Ein Assistenzsystem warnt Autofahrer, wenn sie drohen, in Sekundenschlaf zu fallen. In diesem vom Ilmenauer Fraunhofer-Institut für Digitale Medientechnologie (IDMT) entwickelten System beobachten Kameras den Fahrer und erkennen, wenn er die Augen zu lange geschlossen hält.

Eyetracker heißt das System, das aus mindestens zwei Kameras besteht. Die Funktionsweise ist denkbar einfach: Die Kameras werden beispielsweise auf dem Armaturenbrett angebracht und beobachten den Fahrer. Sie erfassen ein stereoskopisches Bild von der Lage und der Ausrichtung der Pupille. Erkennt das System, dass der Fahrer seine Augen eine bestimmte Zeit, beispielsweise eine Sekunde lang geschlossen hält, löst es einen Alarm aus. Dabei erkennt es die Blickrichtung auch, wenn der Fahrer seinen Kopf zur Seite bewegt.
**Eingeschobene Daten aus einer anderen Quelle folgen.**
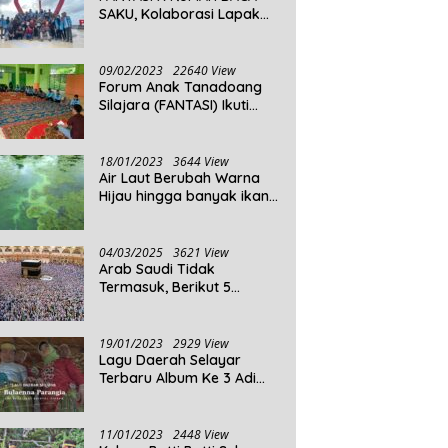
SAKU, Kolaborasi Lapak
Baca
09/02/2023
22640 View
Forum Anak Tanadoang
Silajara (FANTASI) Ikuti
Reses Anggota DPRD
Kepulauan Selayar
18/01/2023
3644 View
Air Laut Berubah Warna
Hijau hingga banyak ikan
yang mati, Berikut
Penjelasannya!
04/03/2025
3621 View
Arab Saudi Tidak
Termasuk, Berikut 5
Negara Dengan Populasi
Agama Islam Terbanyak di
Dunia Tahun 2025
19/01/2023
2929 View
Lagu Daerah Selayar
Terbaru Album Ke 3 Adi
Beta
11/01/2023
2448 View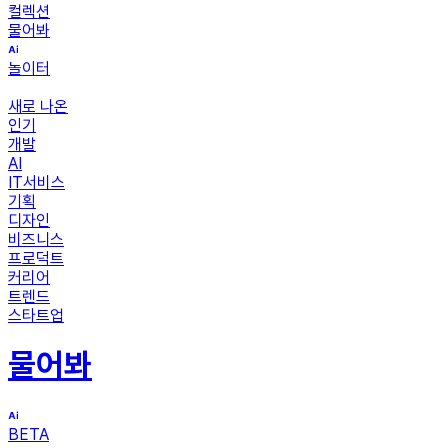
컬렉션
물어봐
놀이터
새로 나온
인기
개발
AI
IT서비스
기획
디자인
비즈니스
프로덕트
커리어
트렌드
스타트업
물어봐
BETA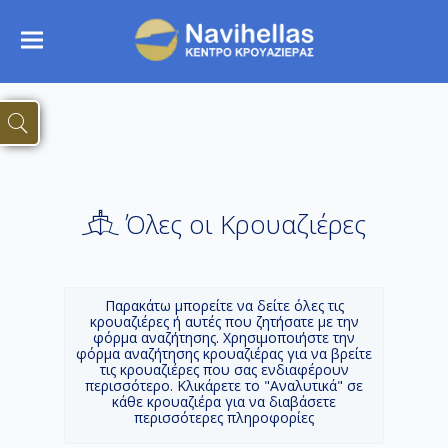
Όλες οι Κρουαζιέρες
Παρακάτω μπορείτε να δείτε όλες τις
κρουαζιέρες ή αυτές που ζητήσατε με την
φόρμα αναζήτησης. Χρησιμοποιήστε την
φόρμα αναζήτησης κρουαζιέρας για να βρείτε
τις κρουαζιέρες που σας ενδιαφέρουν
περισσότερο. Κλικάρετε το "Αναλυτικά" σε
κάθε κρουαζιέρα για να διαβάσετε
περισσότερες πληροφορίες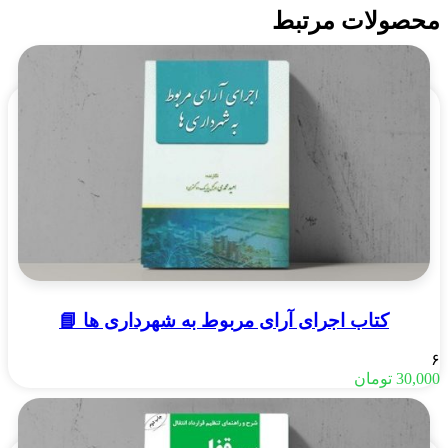
محصولات مرتبط
کتاب اجرای آرای مربوط به شهرداری ها 📘
۶
30,000
تومان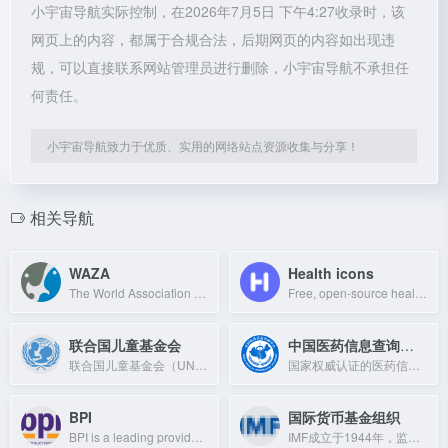
小宇宙导航实际控制，在2026年7月5日 下午4:27收录时，该
网页上的内容，都属于合规合法，后期网页的内容如出现违
规，可以直接联系网站管理员进行删除，小宇宙导航不承担任
何责任。
小宇宙导航致力于优质、实用的网络站点资源收集与分享！
相关导航
WAZA
Health icons
The World Association of Zoos and Aquariums, a global alliance dedicated to anim
Free, open-source health icons for your projects.
联合国儿童基金会
中国医药信息查询平台
联合国儿童基金会（UNICEF）致力于全球儿童权益保护，提供免疫、营养、教育及紧急救援服务。
国家权威认证的医药信息数据库，提供疾病、药品、医生等30+类健康科普知识。
BPI
国际货币基金组织
BPI is a leading provider of cybersecurity solutions, offering advanced threat d
IMF成立于1944年，监督国际汇率、提供贷款援助，发布《世界经济展望》等关键报告。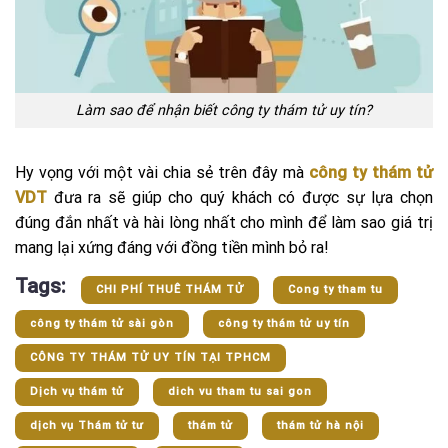
Làm sao để nhận biết công ty thám tử uy tín?
Hy vọng với một vài chia sẻ trên đây mà
công ty thám tử
VDT
đưa ra sẽ giúp cho quý khách có được sự lựa chọn
đúng đắn nhất và hài lòng nhất cho mình để làm sao giá trị
mang lại xứng đáng với đồng tiền mình bỏ ra!
Tags:
CHI PHÍ THUÊ THÁM TỬ
Cong ty tham tu
công ty thám tử sài gòn
công ty thám tử uy tín
CÔNG TY THÁM TỬ UY TÍN TẠI TPHCM
Dịch vụ thám tử
dich vu tham tu sai gon
dịch vụ Thám tử tư
thám tử
thám tử hà nội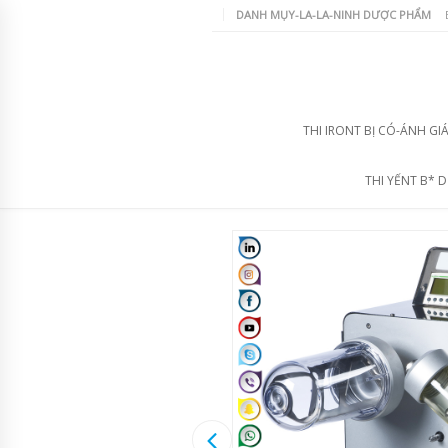
DANH MỤY-LA-LA-NINH DƯỢC PHẨM
THI IRONT BỊ CÓ-ÁNH GI
THI YẾNT B* 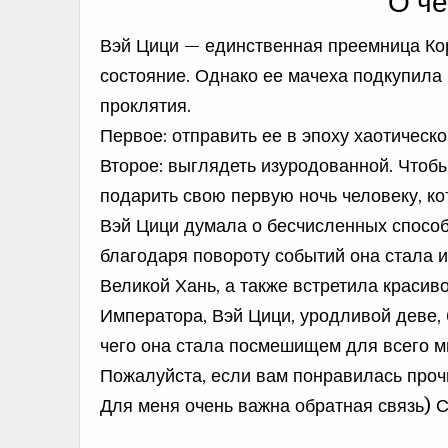
О че
Вэй Цици — единственная преемница Ко
состояние. Однако ее мачеха подкупила 
проклятия.
Первое: отправить ее в эпоху хаотическ
Второе: выглядеть изуродованной. Чтоб
подарить свою первую ночь человеку, к
Вэй Цици думала о бесчисленных спосо
благодаря повороту событий она стала 
Великой Хань, а также встретила красиво
Императора, Вэй Цици, уродливой деве, 
чего она стала посмешищем для всего м
Пожалуйста, если вам понравилась проч
Для меня очень важна обратная связь) 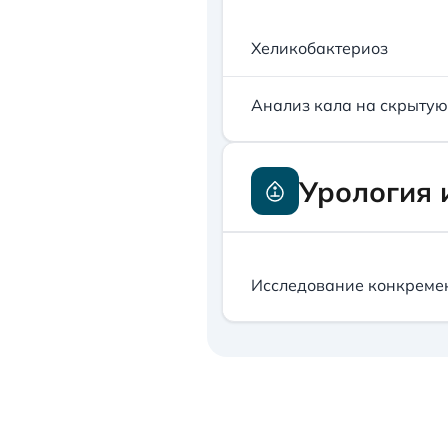
Хеликобактериоз
Анализ кала на скрытую
Урология 
Исследование конкремен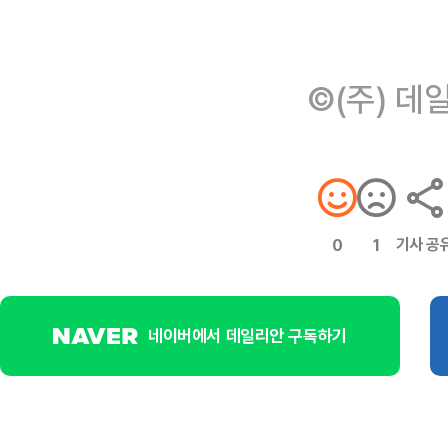
©(주) 데
기사 공
0
1
네이버에서 데일리안 구독하기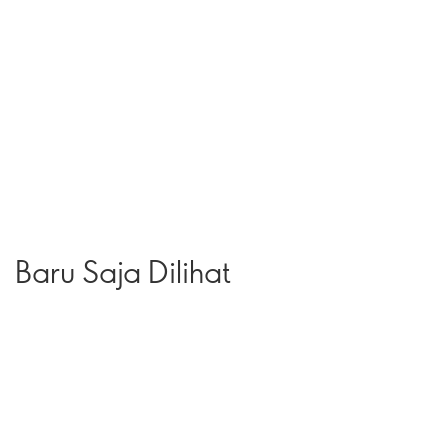
Baru Saja Dilihat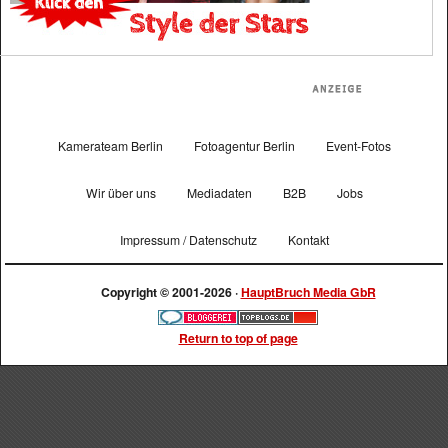
Kamerateam Berlin
Fotoagentur Berlin
Event-Fotos
Wir über uns
Mediadaten
B2B
Jobs
Impressum / Datenschutz
Kontakt
Copyright © 2001-2026 ·
HauptBruch Media GbR
Return to top of page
Vergleichbare Warnsysteme gibt es bereits. Der Vorteil des Eyetrackers sei jedoch, dass er sich problemlos in jedes Auto einbauen lasse, erklärt Peter Husar vom Fraunhofer IDMT. Außerdem müssten die Kameras im Gegensatz zu herkömmlichen Systemen nicht auf jeden Fahrer eigens kalibriert werden, was die Handhabbarkeit erleichtere.
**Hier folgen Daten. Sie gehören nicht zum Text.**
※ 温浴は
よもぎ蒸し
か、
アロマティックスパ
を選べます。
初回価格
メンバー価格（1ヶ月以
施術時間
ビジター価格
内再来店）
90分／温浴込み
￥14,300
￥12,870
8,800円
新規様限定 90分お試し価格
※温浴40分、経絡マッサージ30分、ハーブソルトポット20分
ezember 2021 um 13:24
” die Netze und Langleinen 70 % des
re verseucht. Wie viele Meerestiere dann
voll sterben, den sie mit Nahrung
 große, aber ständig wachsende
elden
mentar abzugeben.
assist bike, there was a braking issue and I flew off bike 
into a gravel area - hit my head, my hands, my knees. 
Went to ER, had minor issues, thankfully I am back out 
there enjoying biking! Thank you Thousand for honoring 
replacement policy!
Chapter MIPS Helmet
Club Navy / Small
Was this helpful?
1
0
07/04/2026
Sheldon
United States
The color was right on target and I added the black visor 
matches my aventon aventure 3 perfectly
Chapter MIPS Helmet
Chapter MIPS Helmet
Da die Bildverarbeitung in den Kameras stattfindet, kommt das System ohne weitere Hardware aus. Die Kameras selbst sind nur wenige Zentimeter groß, so dass sie unauffällig im Auto angebracht werden können. Das System verfügt über eine Standard-Schnittstelle, so dass es an den Bordcomputer des Autos angeschlossen werden kann.